-- What the exercise asks --
Locate each line below that includes "ultra" and reproduce it.

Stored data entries
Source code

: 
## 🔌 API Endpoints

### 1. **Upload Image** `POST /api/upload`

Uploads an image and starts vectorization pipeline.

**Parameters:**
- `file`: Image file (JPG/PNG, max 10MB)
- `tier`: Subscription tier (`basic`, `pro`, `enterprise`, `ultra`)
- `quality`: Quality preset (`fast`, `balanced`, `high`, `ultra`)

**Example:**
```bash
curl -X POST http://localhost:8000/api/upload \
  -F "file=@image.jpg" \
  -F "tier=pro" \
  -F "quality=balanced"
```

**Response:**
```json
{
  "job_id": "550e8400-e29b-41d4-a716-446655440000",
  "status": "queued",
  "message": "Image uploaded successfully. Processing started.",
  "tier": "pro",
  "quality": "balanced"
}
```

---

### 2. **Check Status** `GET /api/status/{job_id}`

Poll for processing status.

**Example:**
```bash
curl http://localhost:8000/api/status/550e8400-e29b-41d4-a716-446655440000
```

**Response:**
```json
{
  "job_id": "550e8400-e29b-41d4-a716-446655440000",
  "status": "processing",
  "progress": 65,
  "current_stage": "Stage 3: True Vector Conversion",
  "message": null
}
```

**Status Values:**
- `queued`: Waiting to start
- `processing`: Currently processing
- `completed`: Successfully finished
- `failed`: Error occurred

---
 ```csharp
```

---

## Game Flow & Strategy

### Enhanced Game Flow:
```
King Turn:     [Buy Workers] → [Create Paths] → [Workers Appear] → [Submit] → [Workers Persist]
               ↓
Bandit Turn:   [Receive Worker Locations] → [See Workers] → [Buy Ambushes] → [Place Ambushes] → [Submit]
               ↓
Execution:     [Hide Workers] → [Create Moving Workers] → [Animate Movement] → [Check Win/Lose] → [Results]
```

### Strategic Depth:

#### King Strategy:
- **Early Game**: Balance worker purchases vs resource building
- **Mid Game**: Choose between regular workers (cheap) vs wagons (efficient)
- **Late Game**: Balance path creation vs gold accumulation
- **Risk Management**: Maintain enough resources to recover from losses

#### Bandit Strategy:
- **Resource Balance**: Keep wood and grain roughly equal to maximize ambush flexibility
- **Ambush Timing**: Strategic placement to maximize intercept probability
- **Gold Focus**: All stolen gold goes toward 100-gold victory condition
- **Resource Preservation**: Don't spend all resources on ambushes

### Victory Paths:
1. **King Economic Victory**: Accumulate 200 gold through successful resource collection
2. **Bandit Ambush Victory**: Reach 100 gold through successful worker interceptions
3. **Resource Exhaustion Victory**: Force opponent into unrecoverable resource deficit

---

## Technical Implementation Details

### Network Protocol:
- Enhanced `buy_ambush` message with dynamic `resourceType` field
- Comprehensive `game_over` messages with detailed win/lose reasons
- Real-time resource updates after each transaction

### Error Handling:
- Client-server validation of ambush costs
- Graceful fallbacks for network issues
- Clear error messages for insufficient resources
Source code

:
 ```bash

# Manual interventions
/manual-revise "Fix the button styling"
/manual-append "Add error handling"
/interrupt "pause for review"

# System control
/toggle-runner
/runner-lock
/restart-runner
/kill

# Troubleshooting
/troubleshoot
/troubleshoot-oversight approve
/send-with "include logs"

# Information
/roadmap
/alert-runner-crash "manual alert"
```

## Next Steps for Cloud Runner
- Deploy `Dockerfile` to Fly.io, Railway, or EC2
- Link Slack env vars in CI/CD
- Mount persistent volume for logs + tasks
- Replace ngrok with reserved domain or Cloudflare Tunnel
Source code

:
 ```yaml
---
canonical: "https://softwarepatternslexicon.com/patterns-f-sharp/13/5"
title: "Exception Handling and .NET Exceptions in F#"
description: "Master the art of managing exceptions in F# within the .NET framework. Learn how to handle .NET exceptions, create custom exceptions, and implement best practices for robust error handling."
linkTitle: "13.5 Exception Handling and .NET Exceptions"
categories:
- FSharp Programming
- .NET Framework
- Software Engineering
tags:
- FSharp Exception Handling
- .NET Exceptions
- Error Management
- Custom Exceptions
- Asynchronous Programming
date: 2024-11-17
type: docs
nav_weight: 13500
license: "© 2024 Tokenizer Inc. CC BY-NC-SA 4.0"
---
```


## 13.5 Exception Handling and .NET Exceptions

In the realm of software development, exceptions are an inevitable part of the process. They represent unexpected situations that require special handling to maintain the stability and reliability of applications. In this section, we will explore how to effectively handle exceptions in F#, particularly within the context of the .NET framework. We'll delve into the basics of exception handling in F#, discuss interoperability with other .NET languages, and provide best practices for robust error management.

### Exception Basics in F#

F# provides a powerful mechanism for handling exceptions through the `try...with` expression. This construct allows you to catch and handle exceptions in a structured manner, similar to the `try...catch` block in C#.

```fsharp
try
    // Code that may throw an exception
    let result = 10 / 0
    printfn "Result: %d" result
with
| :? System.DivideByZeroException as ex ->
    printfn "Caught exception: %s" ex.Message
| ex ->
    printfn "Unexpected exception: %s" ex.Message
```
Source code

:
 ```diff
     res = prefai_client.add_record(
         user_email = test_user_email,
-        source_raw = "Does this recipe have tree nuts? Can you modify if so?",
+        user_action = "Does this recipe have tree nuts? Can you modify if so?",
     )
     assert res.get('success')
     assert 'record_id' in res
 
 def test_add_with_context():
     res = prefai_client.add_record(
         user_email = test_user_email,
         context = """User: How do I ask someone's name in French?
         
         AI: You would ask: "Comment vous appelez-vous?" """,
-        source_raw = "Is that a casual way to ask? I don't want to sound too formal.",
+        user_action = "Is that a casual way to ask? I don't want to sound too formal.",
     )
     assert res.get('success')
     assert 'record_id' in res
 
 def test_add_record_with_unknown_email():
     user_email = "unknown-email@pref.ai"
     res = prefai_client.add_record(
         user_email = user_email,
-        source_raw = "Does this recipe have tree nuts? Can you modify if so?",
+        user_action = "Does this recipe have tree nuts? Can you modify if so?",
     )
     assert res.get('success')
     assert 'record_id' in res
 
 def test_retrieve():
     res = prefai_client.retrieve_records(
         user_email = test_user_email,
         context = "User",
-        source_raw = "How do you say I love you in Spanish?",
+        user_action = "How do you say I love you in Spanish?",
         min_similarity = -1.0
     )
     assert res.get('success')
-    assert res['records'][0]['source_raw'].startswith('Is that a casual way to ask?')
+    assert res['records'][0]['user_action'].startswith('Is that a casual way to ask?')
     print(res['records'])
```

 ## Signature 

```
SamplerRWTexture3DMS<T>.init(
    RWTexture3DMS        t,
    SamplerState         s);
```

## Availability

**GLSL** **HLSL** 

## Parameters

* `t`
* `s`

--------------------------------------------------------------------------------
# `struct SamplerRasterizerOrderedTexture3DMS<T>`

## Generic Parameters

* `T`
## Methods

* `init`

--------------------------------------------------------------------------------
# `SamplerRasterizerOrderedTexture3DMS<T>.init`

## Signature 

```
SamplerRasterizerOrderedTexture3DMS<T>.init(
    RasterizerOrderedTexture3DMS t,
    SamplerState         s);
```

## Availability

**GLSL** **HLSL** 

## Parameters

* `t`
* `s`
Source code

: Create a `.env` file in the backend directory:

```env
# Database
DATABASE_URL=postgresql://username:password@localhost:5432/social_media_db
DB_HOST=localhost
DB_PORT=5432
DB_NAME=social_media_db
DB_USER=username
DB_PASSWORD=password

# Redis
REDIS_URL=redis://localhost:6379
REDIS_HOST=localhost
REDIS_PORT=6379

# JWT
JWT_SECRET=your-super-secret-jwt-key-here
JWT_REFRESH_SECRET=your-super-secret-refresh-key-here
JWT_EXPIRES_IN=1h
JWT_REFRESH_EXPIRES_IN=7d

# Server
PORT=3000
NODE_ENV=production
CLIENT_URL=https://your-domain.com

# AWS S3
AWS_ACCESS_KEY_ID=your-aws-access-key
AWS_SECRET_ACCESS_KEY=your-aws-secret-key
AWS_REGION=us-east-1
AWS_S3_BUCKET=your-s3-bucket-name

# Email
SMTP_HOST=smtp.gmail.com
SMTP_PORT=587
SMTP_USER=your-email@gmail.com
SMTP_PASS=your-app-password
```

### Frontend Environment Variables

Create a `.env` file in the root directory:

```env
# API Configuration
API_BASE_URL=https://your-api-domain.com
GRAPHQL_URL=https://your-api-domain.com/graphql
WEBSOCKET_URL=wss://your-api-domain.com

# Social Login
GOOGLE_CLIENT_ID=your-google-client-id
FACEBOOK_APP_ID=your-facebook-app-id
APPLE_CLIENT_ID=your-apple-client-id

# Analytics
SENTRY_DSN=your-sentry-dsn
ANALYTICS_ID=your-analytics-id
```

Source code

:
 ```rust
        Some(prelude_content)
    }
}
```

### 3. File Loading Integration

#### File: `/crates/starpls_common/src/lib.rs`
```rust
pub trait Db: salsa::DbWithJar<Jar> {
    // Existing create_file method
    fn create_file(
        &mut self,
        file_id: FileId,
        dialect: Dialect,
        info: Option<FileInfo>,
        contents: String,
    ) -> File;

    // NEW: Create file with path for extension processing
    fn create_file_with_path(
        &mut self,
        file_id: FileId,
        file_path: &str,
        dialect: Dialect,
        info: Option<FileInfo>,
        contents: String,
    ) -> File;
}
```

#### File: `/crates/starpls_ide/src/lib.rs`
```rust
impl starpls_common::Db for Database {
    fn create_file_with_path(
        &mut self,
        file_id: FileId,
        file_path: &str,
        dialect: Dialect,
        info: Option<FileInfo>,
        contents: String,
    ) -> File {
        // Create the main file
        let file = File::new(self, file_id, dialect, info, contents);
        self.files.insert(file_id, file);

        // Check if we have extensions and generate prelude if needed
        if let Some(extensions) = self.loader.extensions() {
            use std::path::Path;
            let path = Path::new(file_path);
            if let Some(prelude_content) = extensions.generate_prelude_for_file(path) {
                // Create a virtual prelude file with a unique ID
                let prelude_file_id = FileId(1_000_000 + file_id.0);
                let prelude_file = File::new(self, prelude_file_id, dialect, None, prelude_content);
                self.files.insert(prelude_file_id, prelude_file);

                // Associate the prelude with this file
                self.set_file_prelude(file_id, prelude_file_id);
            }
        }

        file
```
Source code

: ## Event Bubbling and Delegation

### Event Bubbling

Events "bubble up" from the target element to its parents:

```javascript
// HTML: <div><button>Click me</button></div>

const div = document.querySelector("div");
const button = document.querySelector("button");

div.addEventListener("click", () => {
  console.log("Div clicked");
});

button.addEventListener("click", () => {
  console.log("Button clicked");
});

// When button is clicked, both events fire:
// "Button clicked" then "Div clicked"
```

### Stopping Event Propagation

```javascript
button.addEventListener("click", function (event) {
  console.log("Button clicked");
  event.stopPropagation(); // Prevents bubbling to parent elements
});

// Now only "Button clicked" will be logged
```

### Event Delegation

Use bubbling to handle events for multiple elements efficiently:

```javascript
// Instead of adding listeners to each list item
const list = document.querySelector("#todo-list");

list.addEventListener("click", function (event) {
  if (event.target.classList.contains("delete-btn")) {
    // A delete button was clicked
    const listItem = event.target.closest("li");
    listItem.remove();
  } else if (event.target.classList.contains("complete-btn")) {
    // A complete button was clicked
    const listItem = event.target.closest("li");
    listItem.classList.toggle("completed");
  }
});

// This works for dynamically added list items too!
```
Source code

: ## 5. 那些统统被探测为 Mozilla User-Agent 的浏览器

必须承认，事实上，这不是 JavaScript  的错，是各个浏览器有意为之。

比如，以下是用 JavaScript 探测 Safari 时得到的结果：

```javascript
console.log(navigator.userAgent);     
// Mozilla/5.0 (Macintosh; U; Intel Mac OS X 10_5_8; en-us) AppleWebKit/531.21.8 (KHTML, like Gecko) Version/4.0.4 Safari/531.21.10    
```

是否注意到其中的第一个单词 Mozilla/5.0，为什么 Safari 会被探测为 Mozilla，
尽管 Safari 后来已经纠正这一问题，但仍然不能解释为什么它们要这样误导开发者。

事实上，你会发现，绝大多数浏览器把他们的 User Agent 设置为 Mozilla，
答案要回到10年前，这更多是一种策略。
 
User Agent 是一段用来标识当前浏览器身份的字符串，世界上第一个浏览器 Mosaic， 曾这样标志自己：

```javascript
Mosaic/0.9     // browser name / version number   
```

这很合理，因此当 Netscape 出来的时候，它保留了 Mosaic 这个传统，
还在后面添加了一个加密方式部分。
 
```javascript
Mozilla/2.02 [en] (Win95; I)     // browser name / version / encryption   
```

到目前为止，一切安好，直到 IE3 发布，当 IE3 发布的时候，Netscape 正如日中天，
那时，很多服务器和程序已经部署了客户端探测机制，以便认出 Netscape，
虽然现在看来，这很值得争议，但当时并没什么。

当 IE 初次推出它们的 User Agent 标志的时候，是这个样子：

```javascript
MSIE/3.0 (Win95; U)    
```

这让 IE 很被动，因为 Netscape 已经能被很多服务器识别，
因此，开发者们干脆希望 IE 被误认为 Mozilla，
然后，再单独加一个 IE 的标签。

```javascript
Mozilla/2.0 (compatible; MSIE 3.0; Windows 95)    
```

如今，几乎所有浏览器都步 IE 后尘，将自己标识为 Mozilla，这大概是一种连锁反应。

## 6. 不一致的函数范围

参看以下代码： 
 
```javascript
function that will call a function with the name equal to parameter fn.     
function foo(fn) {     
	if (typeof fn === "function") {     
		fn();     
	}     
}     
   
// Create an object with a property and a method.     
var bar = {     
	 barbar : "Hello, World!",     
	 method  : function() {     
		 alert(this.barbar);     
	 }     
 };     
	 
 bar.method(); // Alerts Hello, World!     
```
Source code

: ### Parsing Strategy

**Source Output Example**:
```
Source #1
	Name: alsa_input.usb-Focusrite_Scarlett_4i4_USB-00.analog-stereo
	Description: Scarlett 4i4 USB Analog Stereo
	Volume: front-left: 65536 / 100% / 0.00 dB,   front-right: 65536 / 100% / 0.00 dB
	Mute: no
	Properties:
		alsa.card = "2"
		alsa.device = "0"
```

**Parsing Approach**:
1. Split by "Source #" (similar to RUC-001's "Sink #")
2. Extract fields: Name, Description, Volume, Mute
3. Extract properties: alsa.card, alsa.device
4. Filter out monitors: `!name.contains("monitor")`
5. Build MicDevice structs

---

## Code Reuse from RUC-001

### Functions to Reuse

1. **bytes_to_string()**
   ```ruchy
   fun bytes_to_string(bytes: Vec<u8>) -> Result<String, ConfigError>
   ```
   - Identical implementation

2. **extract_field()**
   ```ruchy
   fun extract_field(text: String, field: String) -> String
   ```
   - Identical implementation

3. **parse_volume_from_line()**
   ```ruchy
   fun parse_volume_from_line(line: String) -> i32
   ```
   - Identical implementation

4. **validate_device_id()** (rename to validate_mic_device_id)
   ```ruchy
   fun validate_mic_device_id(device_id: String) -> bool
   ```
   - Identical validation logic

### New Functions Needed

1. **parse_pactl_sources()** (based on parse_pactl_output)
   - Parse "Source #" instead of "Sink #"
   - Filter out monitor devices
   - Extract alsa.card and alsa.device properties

-- Written answer --
- `tier`: Subscription tier (`basic`, `pro`, `enterprise`, `ultra`)
- `quality`: Quality preset (`fast`, `balanced`, `high`, `ultra`)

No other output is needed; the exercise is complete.